**Provided passage:**
▼

Overall, I thought Sanger did a good job of describing the state of the art in robotic military systems and addressing the potential sociological and psychological impact of using these systems in current and future military operations. From my perspective, the central operational issue in using armed robotic systems in combat is balancing autonomy with effective human control (the focus of Sanger's Chapter 6.). In my view, he correctly refers to this topic as the "Issue-That-Must-Not-Be-Discussed." I was particularly struck by the difference between the attitude of those having the most on-the-ground experience with these systems (e.g. Robert Quinn's remark on page 124 that he can't even imagine how unmanned systems would "ever be able to autonomously fire their weapons.") and the almost casual attitude on this subject expressed by many of the decision makers we deal with daily. Their attitude is best summarized by the remark attributed to an unnamed former secretary of the army who responded "No" when asked if he could identify any challenges that the greater use of unmanned systems would bring to the military.

▲

Data records:
▼

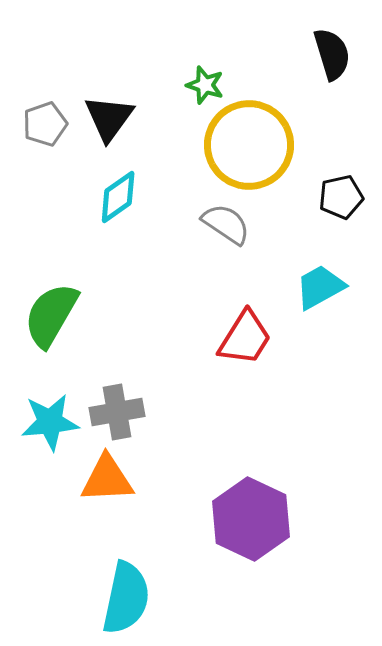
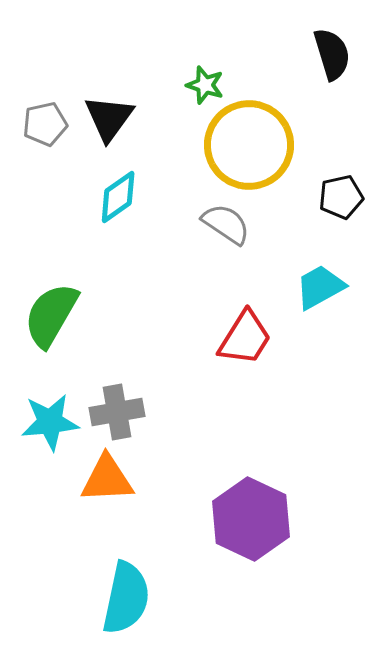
gray pentagon: rotated 6 degrees clockwise
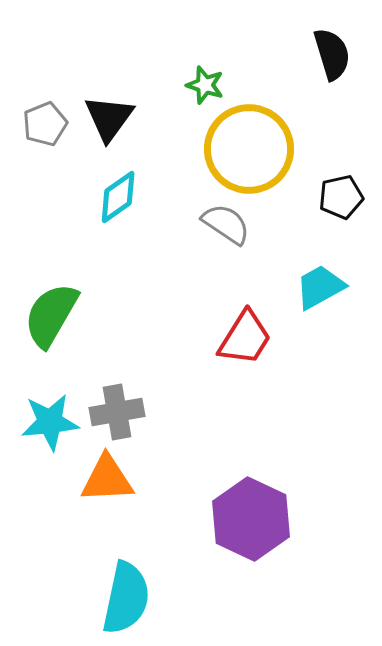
gray pentagon: rotated 9 degrees counterclockwise
yellow circle: moved 4 px down
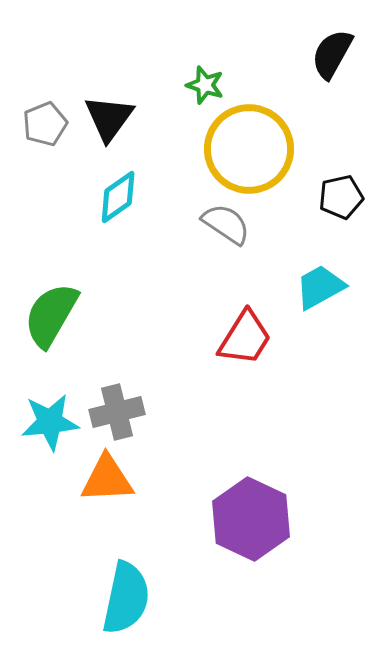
black semicircle: rotated 134 degrees counterclockwise
gray cross: rotated 4 degrees counterclockwise
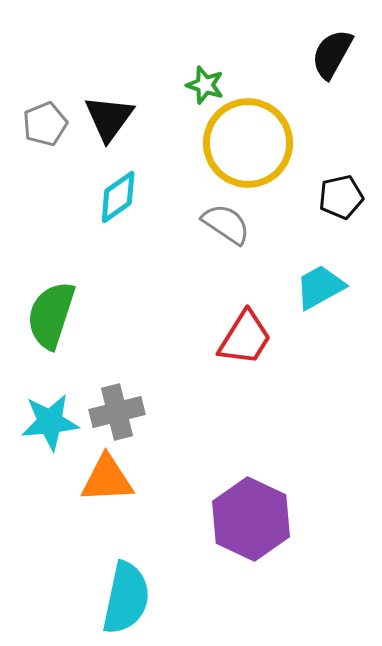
yellow circle: moved 1 px left, 6 px up
green semicircle: rotated 12 degrees counterclockwise
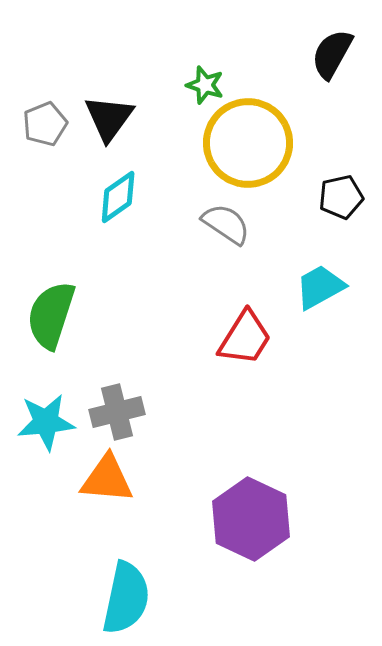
cyan star: moved 4 px left
orange triangle: rotated 8 degrees clockwise
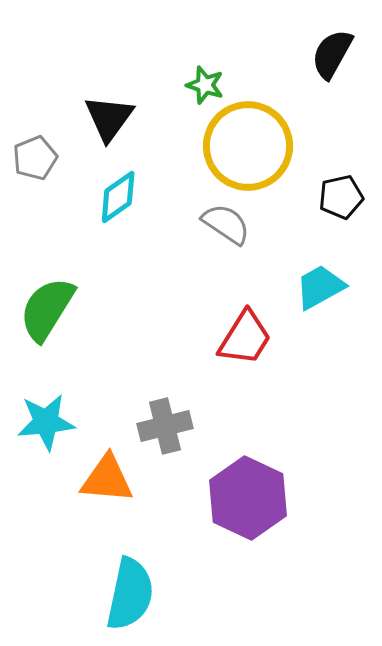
gray pentagon: moved 10 px left, 34 px down
yellow circle: moved 3 px down
green semicircle: moved 4 px left, 6 px up; rotated 14 degrees clockwise
gray cross: moved 48 px right, 14 px down
purple hexagon: moved 3 px left, 21 px up
cyan semicircle: moved 4 px right, 4 px up
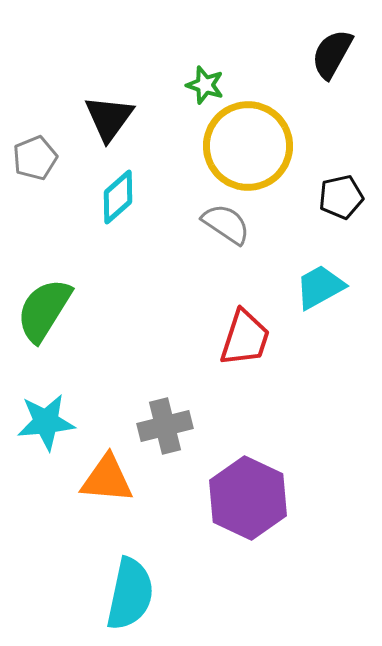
cyan diamond: rotated 6 degrees counterclockwise
green semicircle: moved 3 px left, 1 px down
red trapezoid: rotated 14 degrees counterclockwise
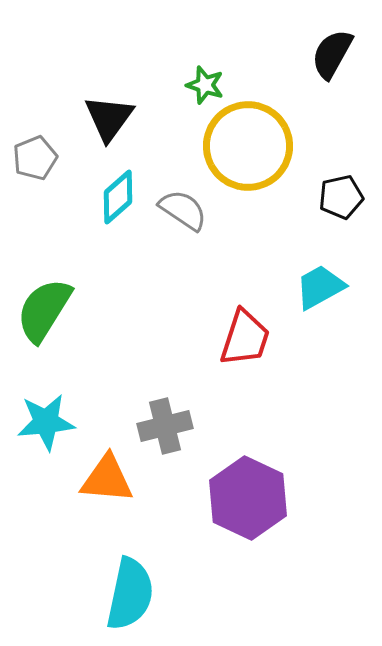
gray semicircle: moved 43 px left, 14 px up
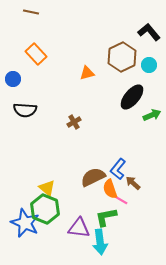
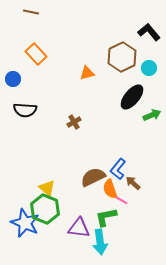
cyan circle: moved 3 px down
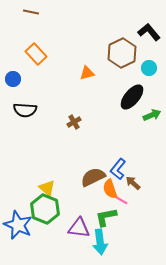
brown hexagon: moved 4 px up
blue star: moved 7 px left, 2 px down
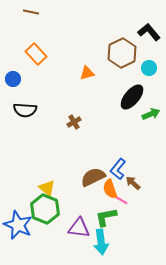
green arrow: moved 1 px left, 1 px up
cyan arrow: moved 1 px right
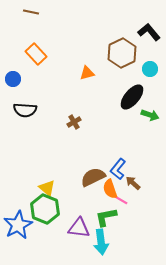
cyan circle: moved 1 px right, 1 px down
green arrow: moved 1 px left, 1 px down; rotated 42 degrees clockwise
blue star: rotated 20 degrees clockwise
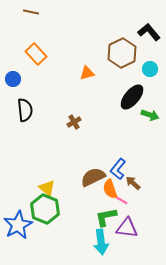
black semicircle: rotated 100 degrees counterclockwise
purple triangle: moved 48 px right
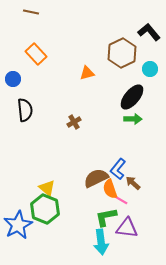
green arrow: moved 17 px left, 4 px down; rotated 18 degrees counterclockwise
brown semicircle: moved 3 px right, 1 px down
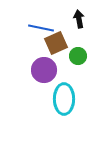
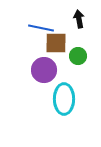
brown square: rotated 25 degrees clockwise
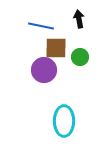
blue line: moved 2 px up
brown square: moved 5 px down
green circle: moved 2 px right, 1 px down
cyan ellipse: moved 22 px down
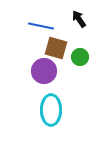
black arrow: rotated 24 degrees counterclockwise
brown square: rotated 15 degrees clockwise
purple circle: moved 1 px down
cyan ellipse: moved 13 px left, 11 px up
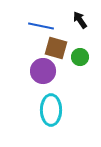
black arrow: moved 1 px right, 1 px down
purple circle: moved 1 px left
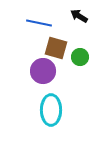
black arrow: moved 1 px left, 4 px up; rotated 24 degrees counterclockwise
blue line: moved 2 px left, 3 px up
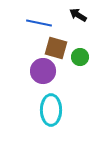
black arrow: moved 1 px left, 1 px up
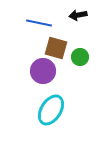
black arrow: rotated 42 degrees counterclockwise
cyan ellipse: rotated 32 degrees clockwise
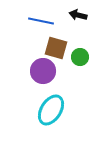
black arrow: rotated 24 degrees clockwise
blue line: moved 2 px right, 2 px up
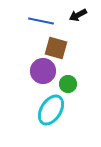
black arrow: rotated 42 degrees counterclockwise
green circle: moved 12 px left, 27 px down
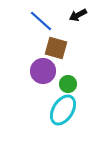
blue line: rotated 30 degrees clockwise
cyan ellipse: moved 12 px right
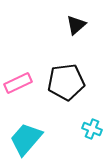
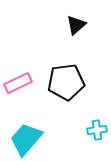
cyan cross: moved 5 px right, 1 px down; rotated 30 degrees counterclockwise
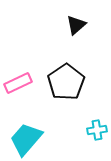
black pentagon: rotated 27 degrees counterclockwise
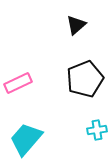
black pentagon: moved 19 px right, 3 px up; rotated 12 degrees clockwise
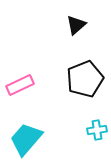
pink rectangle: moved 2 px right, 2 px down
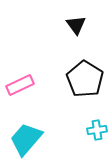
black triangle: rotated 25 degrees counterclockwise
black pentagon: rotated 18 degrees counterclockwise
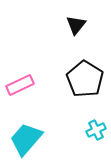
black triangle: rotated 15 degrees clockwise
cyan cross: moved 1 px left; rotated 18 degrees counterclockwise
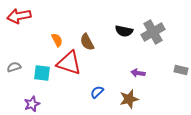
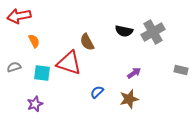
orange semicircle: moved 23 px left, 1 px down
purple arrow: moved 4 px left; rotated 136 degrees clockwise
purple star: moved 3 px right
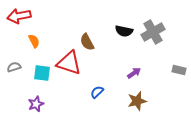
gray rectangle: moved 2 px left
brown star: moved 8 px right, 2 px down
purple star: moved 1 px right
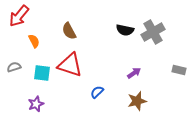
red arrow: rotated 40 degrees counterclockwise
black semicircle: moved 1 px right, 1 px up
brown semicircle: moved 18 px left, 11 px up
red triangle: moved 1 px right, 2 px down
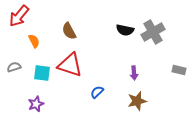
purple arrow: rotated 120 degrees clockwise
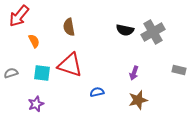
brown semicircle: moved 4 px up; rotated 18 degrees clockwise
gray semicircle: moved 3 px left, 6 px down
purple arrow: rotated 24 degrees clockwise
blue semicircle: rotated 32 degrees clockwise
brown star: moved 1 px right, 1 px up
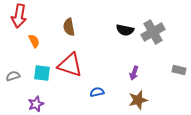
red arrow: rotated 30 degrees counterclockwise
gray semicircle: moved 2 px right, 3 px down
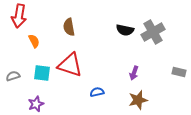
gray rectangle: moved 2 px down
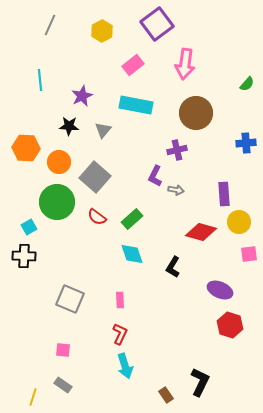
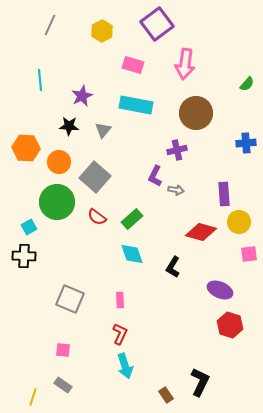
pink rectangle at (133, 65): rotated 55 degrees clockwise
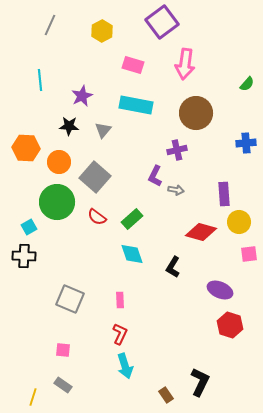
purple square at (157, 24): moved 5 px right, 2 px up
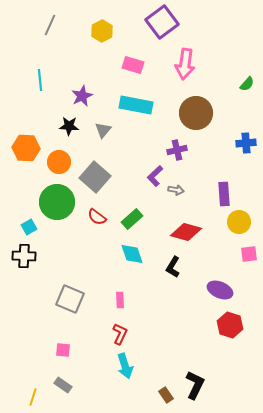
purple L-shape at (155, 176): rotated 20 degrees clockwise
red diamond at (201, 232): moved 15 px left
black L-shape at (200, 382): moved 5 px left, 3 px down
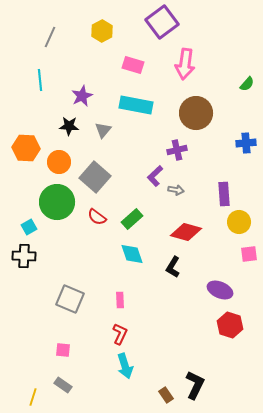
gray line at (50, 25): moved 12 px down
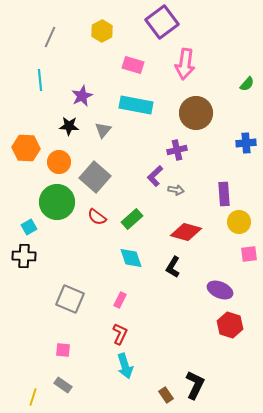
cyan diamond at (132, 254): moved 1 px left, 4 px down
pink rectangle at (120, 300): rotated 28 degrees clockwise
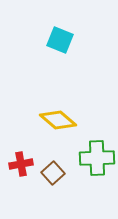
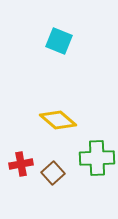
cyan square: moved 1 px left, 1 px down
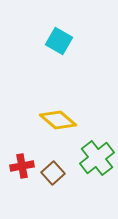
cyan square: rotated 8 degrees clockwise
green cross: rotated 36 degrees counterclockwise
red cross: moved 1 px right, 2 px down
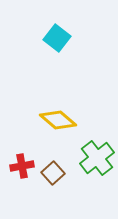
cyan square: moved 2 px left, 3 px up; rotated 8 degrees clockwise
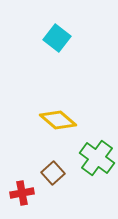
green cross: rotated 16 degrees counterclockwise
red cross: moved 27 px down
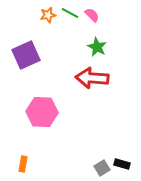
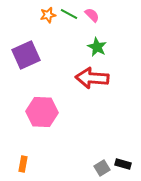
green line: moved 1 px left, 1 px down
black rectangle: moved 1 px right
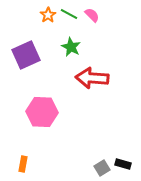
orange star: rotated 21 degrees counterclockwise
green star: moved 26 px left
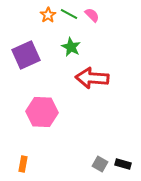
gray square: moved 2 px left, 4 px up; rotated 28 degrees counterclockwise
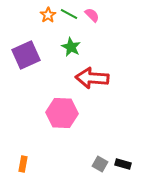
pink hexagon: moved 20 px right, 1 px down
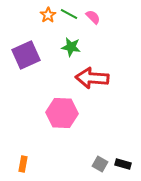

▲

**Short problem:** According to the review passage, why does the writer consider that Sanger did a good job?

**Result of the task:** Sanger described the state of the art in robotic military systems. He also addressed the potential sociological and psychological impact of using these systems in current and future military operations.